-------- Records shown --------

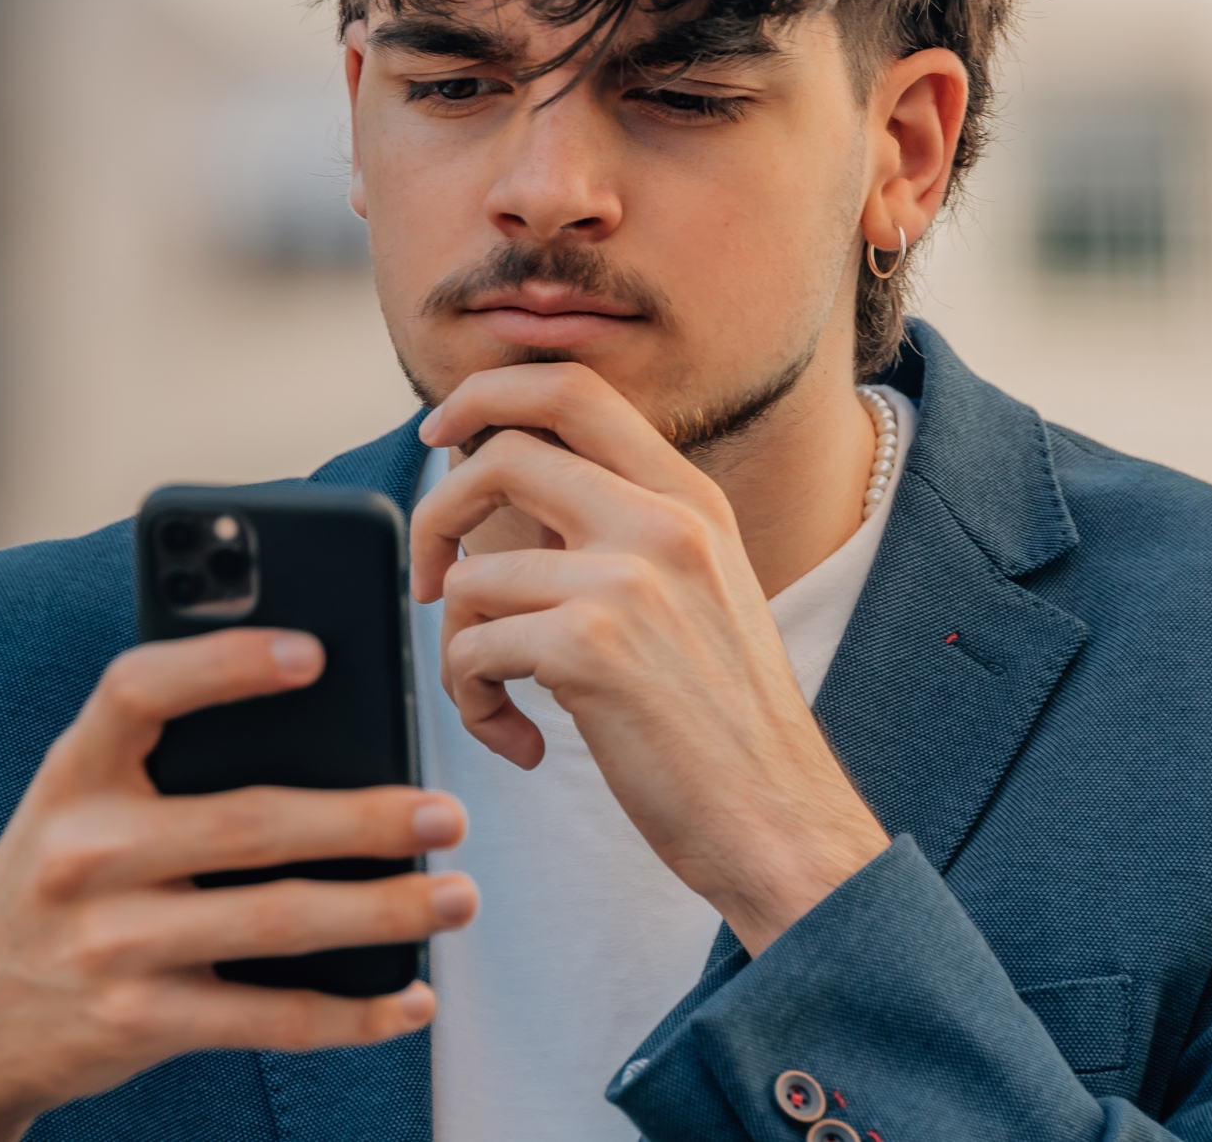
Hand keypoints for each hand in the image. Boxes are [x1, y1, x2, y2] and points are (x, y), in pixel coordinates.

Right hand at [0, 628, 477, 1141]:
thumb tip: (321, 715)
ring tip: (456, 896)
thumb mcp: (76, 801)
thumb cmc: (56, 878)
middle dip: (365, 818)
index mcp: (70, 772)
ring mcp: (111, 944)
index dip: (225, 664)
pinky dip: (351, 1014)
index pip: (138, 690)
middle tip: (449, 813)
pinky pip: (268, 1019)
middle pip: (248, 824)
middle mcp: (83, 852)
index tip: (315, 651)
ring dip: (384, 913)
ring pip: (277, 923)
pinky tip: (410, 997)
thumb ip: (158, 756)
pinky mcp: (139, 1022)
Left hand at [414, 363, 887, 954]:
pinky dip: (473, 702)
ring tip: (500, 699)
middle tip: (432, 582)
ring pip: (473, 574)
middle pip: (501, 454)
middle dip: (436, 513)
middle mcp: (663, 522)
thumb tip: (506, 507)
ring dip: (461, 647)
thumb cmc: (723, 726)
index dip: (487, 394)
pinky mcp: (590, 649)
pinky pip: (472, 650)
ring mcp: (628, 580)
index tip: (441, 434)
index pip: (572, 388)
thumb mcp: (697, 593)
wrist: (779, 822)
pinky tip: (522, 741)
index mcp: (689, 499)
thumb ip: (621, 534)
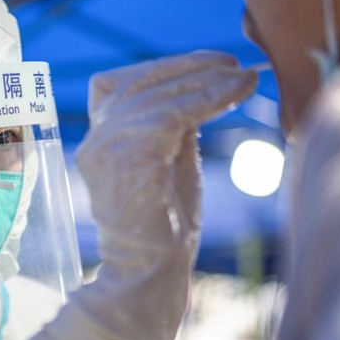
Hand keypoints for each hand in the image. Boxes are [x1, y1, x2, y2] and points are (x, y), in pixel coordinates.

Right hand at [16, 51, 257, 339]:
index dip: (166, 68)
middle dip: (190, 67)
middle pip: (139, 82)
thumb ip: (173, 127)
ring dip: (206, 80)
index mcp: (100, 140)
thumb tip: (202, 89)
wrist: (150, 275)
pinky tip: (236, 92)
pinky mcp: (128, 161)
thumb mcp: (169, 163)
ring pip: (156, 94)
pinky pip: (170, 114)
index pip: (122, 83)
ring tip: (243, 78)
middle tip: (234, 64)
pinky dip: (208, 98)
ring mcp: (106, 149)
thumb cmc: (165, 227)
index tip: (213, 65)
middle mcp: (95, 140)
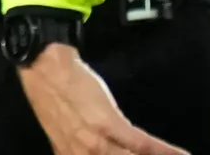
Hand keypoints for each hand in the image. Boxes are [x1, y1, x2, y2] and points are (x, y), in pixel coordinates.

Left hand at [15, 44, 186, 154]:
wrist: (44, 64)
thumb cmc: (51, 92)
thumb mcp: (59, 128)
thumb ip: (75, 147)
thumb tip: (96, 152)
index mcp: (68, 154)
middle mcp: (81, 154)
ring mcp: (95, 142)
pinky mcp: (109, 125)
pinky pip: (143, 145)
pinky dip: (165, 152)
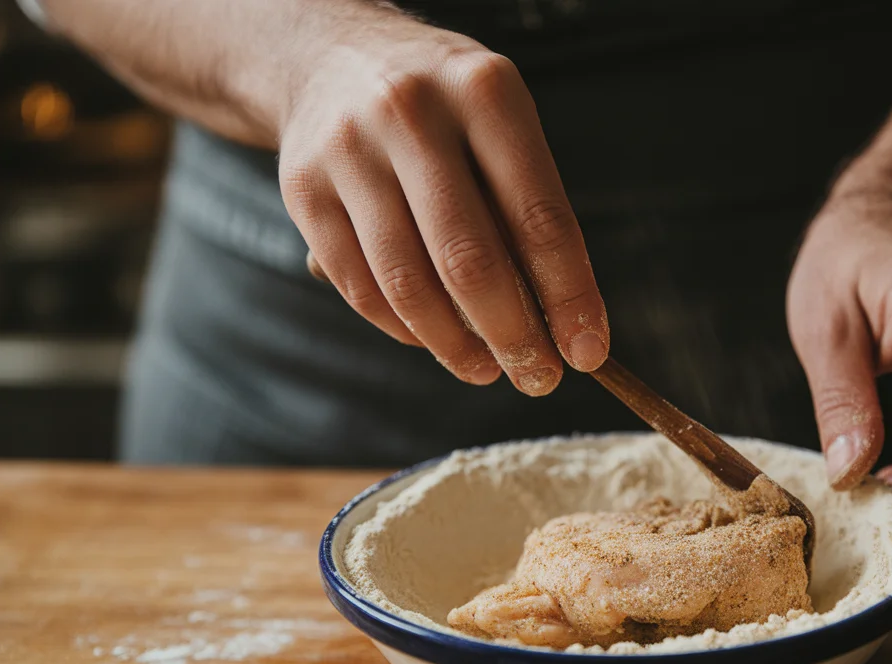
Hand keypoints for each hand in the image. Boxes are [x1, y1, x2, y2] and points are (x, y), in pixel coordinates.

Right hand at [277, 5, 607, 393]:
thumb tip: (562, 322)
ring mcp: (349, 152)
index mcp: (485, 93)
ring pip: (408, 286)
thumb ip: (526, 209)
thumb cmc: (445, 109)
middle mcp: (412, 115)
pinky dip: (405, 329)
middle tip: (539, 378)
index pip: (539, 217)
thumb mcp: (500, 125)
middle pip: (470, 260)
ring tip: (487, 370)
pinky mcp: (303, 191)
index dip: (569, 296)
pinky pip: (361, 289)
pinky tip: (435, 340)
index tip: (588, 350)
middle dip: (514, 336)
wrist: (331, 57)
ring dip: (456, 347)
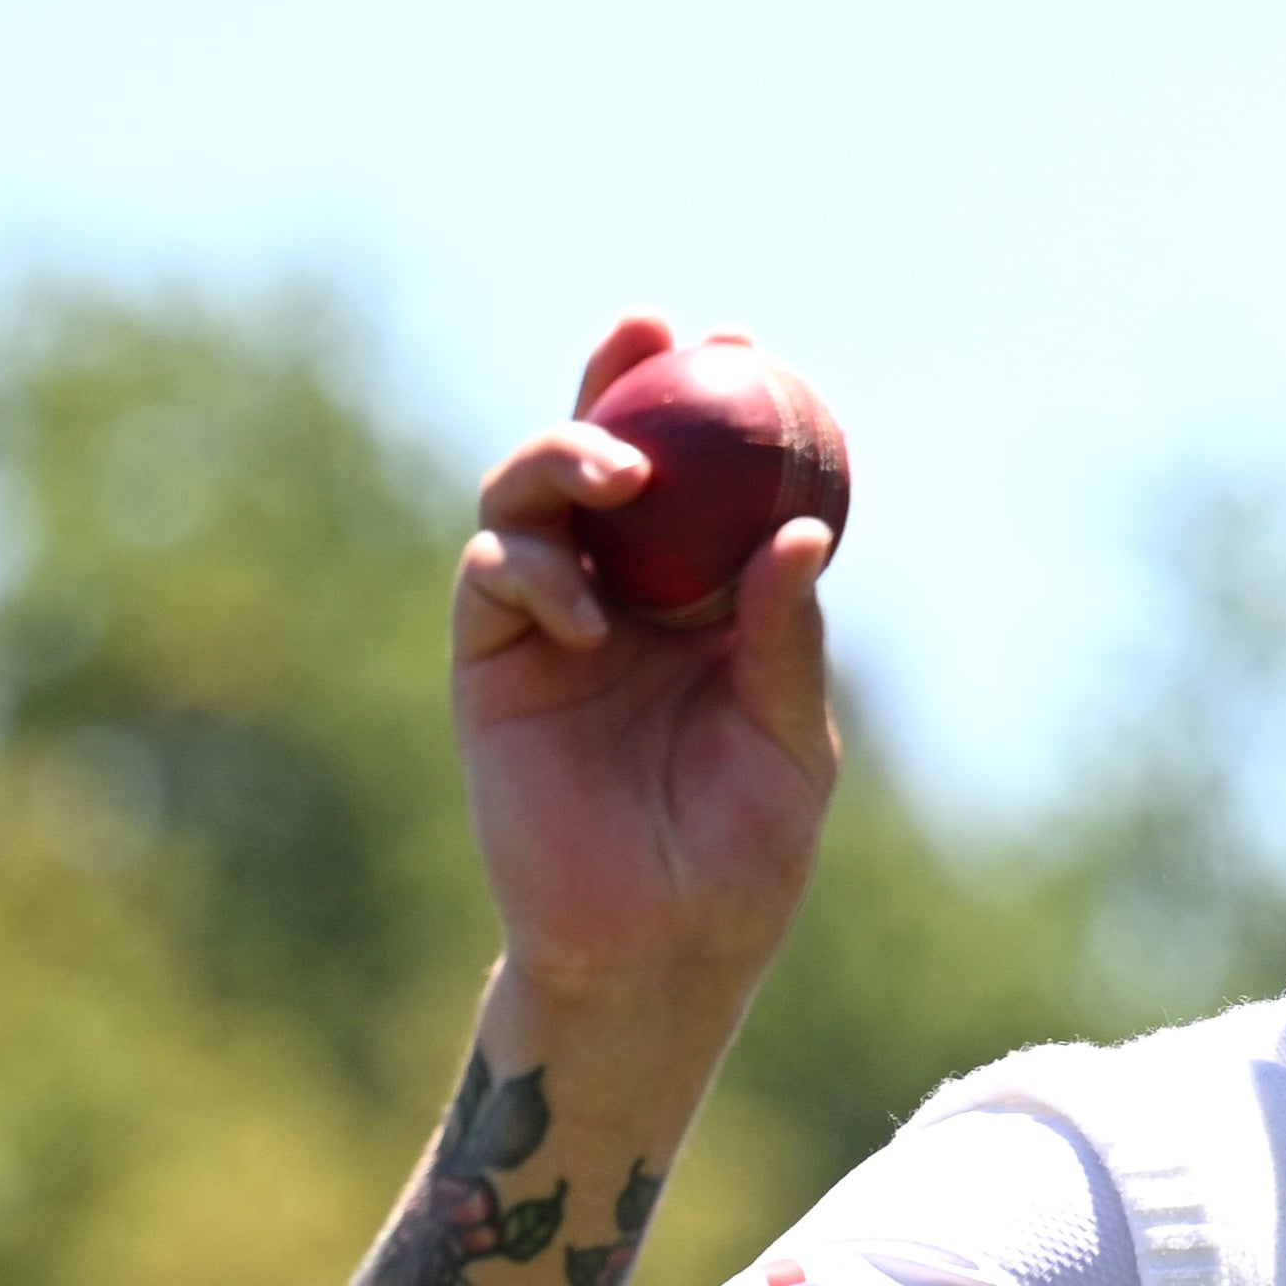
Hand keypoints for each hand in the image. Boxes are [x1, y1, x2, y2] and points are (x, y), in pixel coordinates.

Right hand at [452, 312, 839, 1014]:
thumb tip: (797, 534)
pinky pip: (492, 579)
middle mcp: (618, 596)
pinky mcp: (488, 667)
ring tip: (623, 478)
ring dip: (563, 458)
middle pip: (599, 458)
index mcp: (698, 603)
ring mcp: (546, 626)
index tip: (740, 344)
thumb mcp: (786, 741)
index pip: (699, 481)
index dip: (710, 405)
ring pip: (528, 498)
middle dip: (610, 380)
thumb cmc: (740, 859)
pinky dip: (534, 572)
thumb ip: (785, 639)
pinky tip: (590, 616)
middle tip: (646, 331)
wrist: (656, 954)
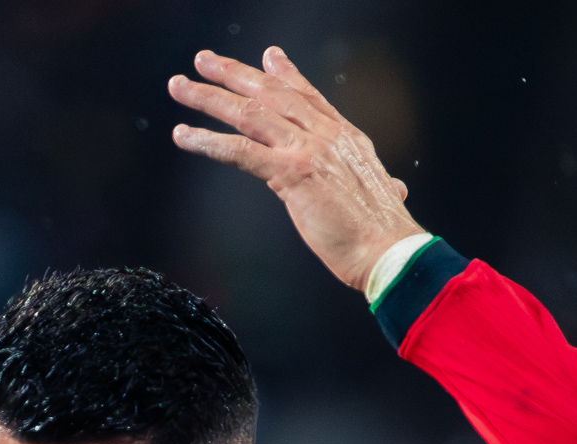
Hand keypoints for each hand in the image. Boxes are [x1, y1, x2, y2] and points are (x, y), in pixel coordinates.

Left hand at [169, 47, 424, 290]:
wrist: (390, 253)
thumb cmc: (383, 235)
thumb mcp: (384, 195)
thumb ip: (383, 184)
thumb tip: (397, 189)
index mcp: (346, 138)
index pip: (308, 95)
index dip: (285, 73)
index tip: (266, 57)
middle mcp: (326, 135)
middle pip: (272, 93)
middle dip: (233, 73)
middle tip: (203, 61)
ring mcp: (308, 150)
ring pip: (249, 113)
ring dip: (208, 98)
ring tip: (179, 87)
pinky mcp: (293, 173)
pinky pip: (240, 151)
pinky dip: (208, 142)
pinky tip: (184, 137)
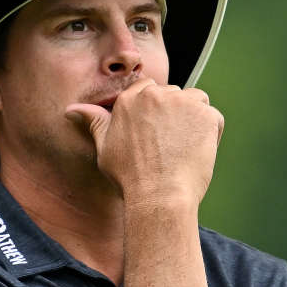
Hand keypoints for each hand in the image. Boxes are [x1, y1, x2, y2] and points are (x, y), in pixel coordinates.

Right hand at [65, 79, 223, 206]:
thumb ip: (94, 122)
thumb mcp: (104, 148)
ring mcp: (183, 103)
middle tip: (169, 146)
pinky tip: (197, 153)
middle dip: (174, 115)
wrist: (159, 197)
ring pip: (195, 101)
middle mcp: (156, 95)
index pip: (148, 89)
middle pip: (173, 95)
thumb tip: (71, 109)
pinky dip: (210, 134)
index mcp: (130, 99)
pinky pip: (214, 118)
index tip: (156, 133)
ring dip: (193, 119)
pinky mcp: (206, 115)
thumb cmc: (129, 177)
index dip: (155, 111)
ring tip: (184, 148)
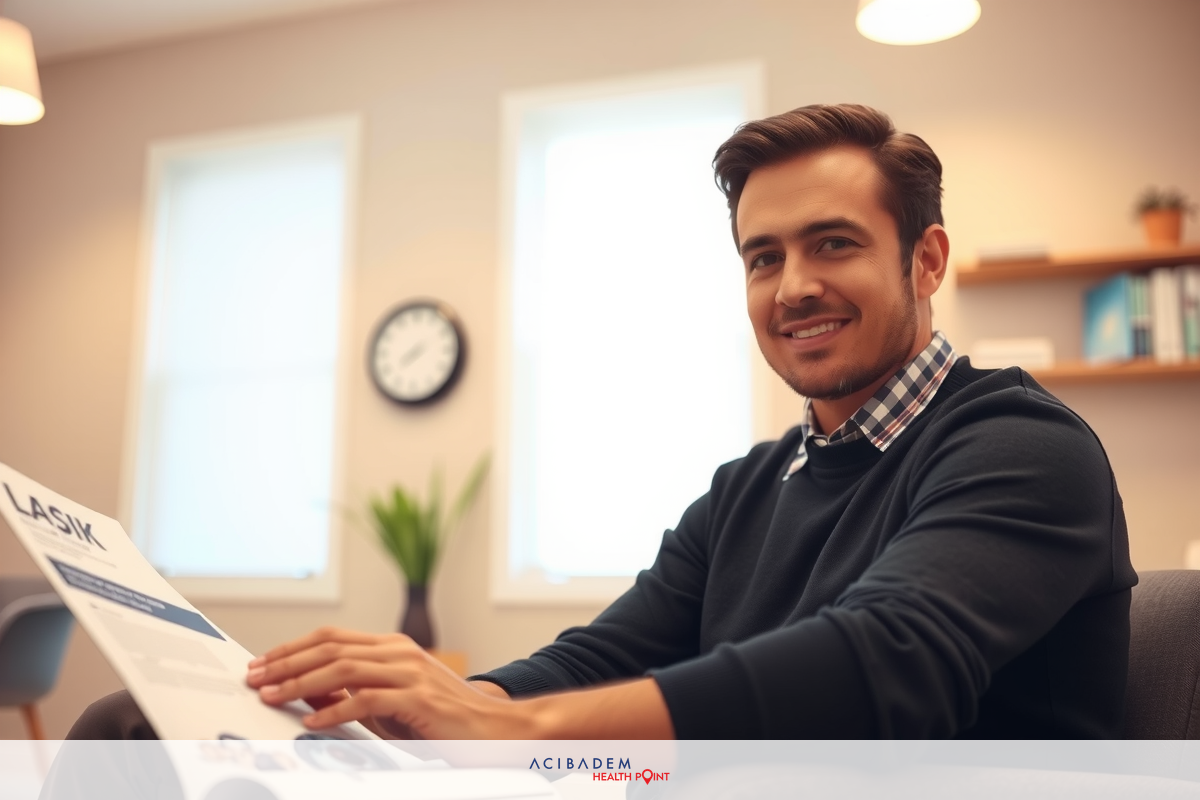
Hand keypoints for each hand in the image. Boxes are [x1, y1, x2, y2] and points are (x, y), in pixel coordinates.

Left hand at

--------

= Exercise requirements =
Your reply should hold nothing but the lines above, from the one containing "pinky mcp: (128, 161)" to the one containing "thumb cmc: (740, 859)", reproduced exactly minus the pictures.

= Solution to the problem =
pinky mcp: (128, 161)
thumb mcp: (169, 163)
ring pip: (156, 94)
pinky pip: (170, 114)
index pip: (122, 83)
ring tip: (243, 78)
middle tip: (234, 64)
pinky dip: (208, 98)
ring mcp: (106, 149)
thumb cmc: (165, 227)
index tip: (213, 65)
middle mcp: (95, 140)
Hand keypoints for each hand in the image. Boxes are [x1, y1, x2, y2] and points are (x, y), in pixel coordinates.

Left hand at [15, 44, 186, 154]:
wrist: (44, 64)
thumb cmc: (51, 92)
thumb mcp: (59, 128)
thumb ip: (75, 147)
thumb tip: (96, 152)
index mcp: (68, 154)
middle mcp: (81, 154)
ring mcp: (95, 142)
pinky mcp: (109, 125)
pinky pip: (143, 145)
pinky dip: (165, 152)
Hand keypoints for each hand in the image. Boxes are [x1, y1, x2, y2] and points are (x, y), in pixel coordinates.

Right hand at [277, 5, 607, 393]:
thumb tip: (562, 322)
ring mcp: (349, 152)
index mcp: (485, 93)
ring pip: (408, 286)
thumb ip: (526, 209)
thumb cmc: (445, 109)
middle mcp: (412, 115)
pinky dip: (405, 329)
middle tip: (539, 378)
index pip: (539, 217)
thumb mcp: (500, 125)
middle pip: (470, 260)
ring tip: (487, 370)
pinky mcp: (303, 191)
index dip: (569, 296)
pinky pip: (361, 289)
pinky tip: (435, 340)
index tip: (588, 350)
middle dip: (514, 336)
wrist: (331, 57)
ring dip: (456, 347)
Hand keypoints for each hand in the image. Boxes are [x1, y1, x2, y2] and points are (x, y), in pixel coordinates.

Right hand at [452, 312, 839, 1014]:
thumb tip: (797, 534)
pinky pip: (492, 579)
middle mcp: (618, 596)
pinky mcp: (488, 667)
ring tip: (623, 478)
ring dip: (563, 458)
middle pip: (599, 458)
index mcp: (698, 603)
ring mcp: (546, 626)
index tip: (740, 344)
thumb mcp: (786, 741)
index pip: (699, 481)
index dip: (710, 405)
ring pip: (528, 498)
middle dip: (610, 380)
thumb cmc: (740, 859)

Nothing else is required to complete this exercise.